POWERFUL INFORMATION — An upcoming safety day at Doyle Hose Company No. 1 will address many aspects of personal safety and how first responders do their jobs.

Additionally, professionals will address attendees on current trends, signs and symptoms of adolescent substance abuse.

Many parents don’t believe that this is information that they will ever need, and hopefully, they will not.

The unfortunate reality is that any kid can fall into a situation where the end result is drug use — yes, even yours.

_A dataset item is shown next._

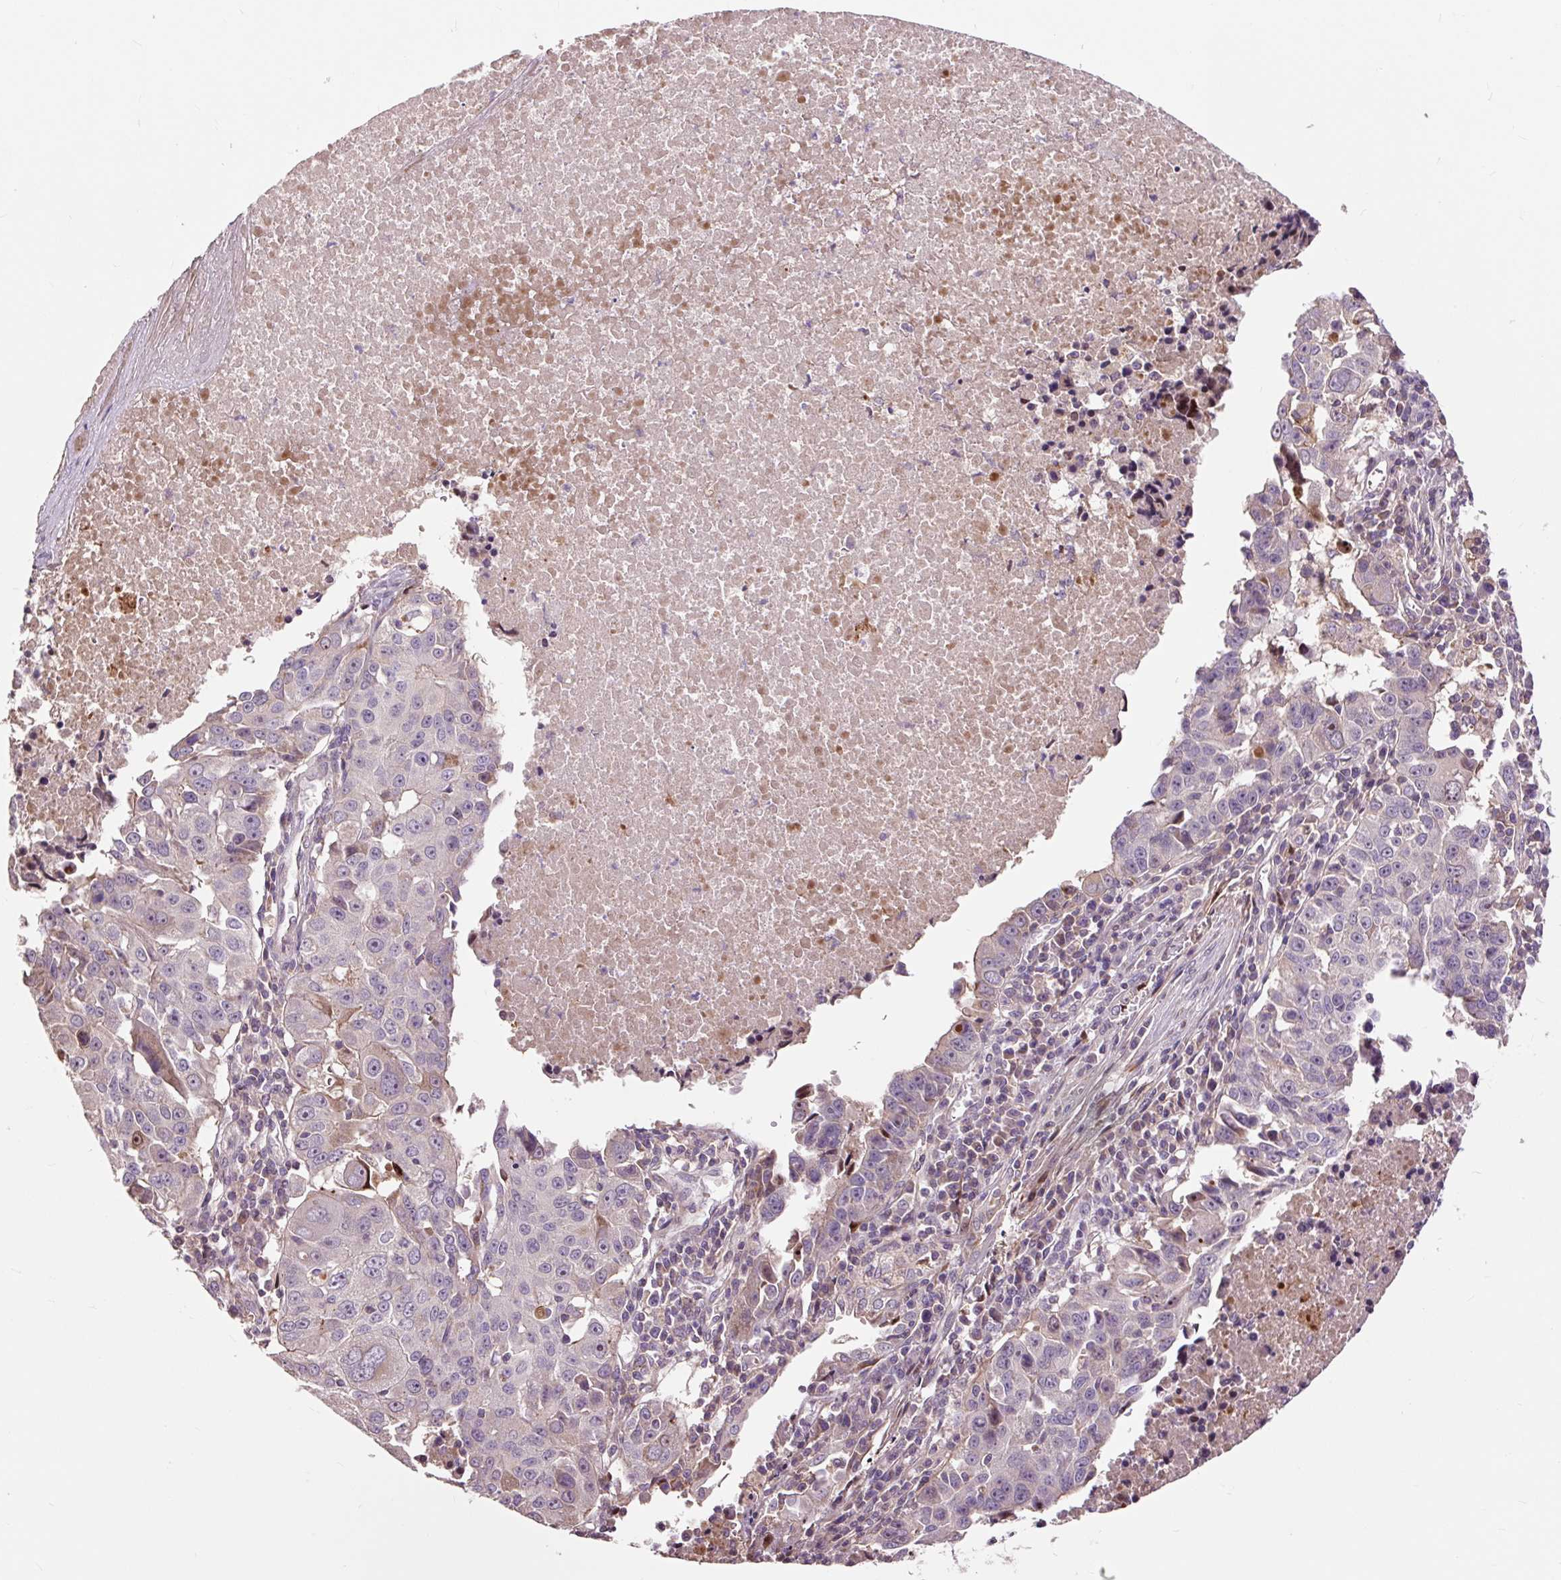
{"staining": {"intensity": "weak", "quantity": "<25%", "location": "cytoplasmic/membranous"}, "tissue": "lung cancer", "cell_type": "Tumor cells", "image_type": "cancer", "snomed": [{"axis": "morphology", "description": "Squamous cell carcinoma, NOS"}, {"axis": "topography", "description": "Lung"}], "caption": "This photomicrograph is of lung cancer (squamous cell carcinoma) stained with IHC to label a protein in brown with the nuclei are counter-stained blue. There is no positivity in tumor cells.", "gene": "PRIMPOL", "patient": {"sex": "female", "age": 66}}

Among the variety of ways that this painful reality can come to pass is young people being prescribed strong medications, which can easily become addictive.

A young person, or really any person for that matter, need not be a bad or misguided individual to fall victim to addiction. In large part, it’s simple chemistry far more so than a gauge of character.

So whether or not you think your child is at risk for abusing substances, understanding what to look for is information that is not just important, but downright critical for any parent to have.

This event, which you can learn more about on page two, is also offering other information on home safety and activities that are appropriate for the whole family.

So be sure to make some time in your schedule on Saturday, Sept. 15, to go check out this valuable event in the community.

THE TOUGH LESSONS — It’s difficult to fathom that it has been 17 years since 9/11.

I was 12 years old and sitting in social studies class at Amherst Middle School when our teacher turned on the television.

To be honest, I was still too young to understand the impact of what that day would ultimately mean for our country. I had no real way of processing the immensity of the tragedy that was unfolding before my eyes. What I did know was that what I was seeing was scary.

I didn’t know anybody personally affected on that day, but this anniversary always strikes a particular chord with me in that so many people went to sleep the night before not knowing that they would never rest their heads at home again.

They perhaps didn’t tell someone important that they loved them or rushed out the door that morning without saying goodbye.

I find that this day always causes me to reflect on what is truly important. If it was my last day and I never saw it coming, what would I wish that I had said or done?

Mostly, my answer to that question is pretty consistently that I’d wish I had slowed down, stressed about the small things a little less and appreciated some little things a bit more.

So when you go home tonight, and ideally in the days, weeks and months to come, remember to tell the people around you that you love them. Remember that even when life gets overwhelming, as it tends to do so often, that there is always a moment to slow down and appreciate what we have, even on the days that life seems a little out of control.

And remember to thank those who protect our communities for laying down their heads each night, not knowing what tomorrow might bring, but dedicating themselves to our service nevertheless.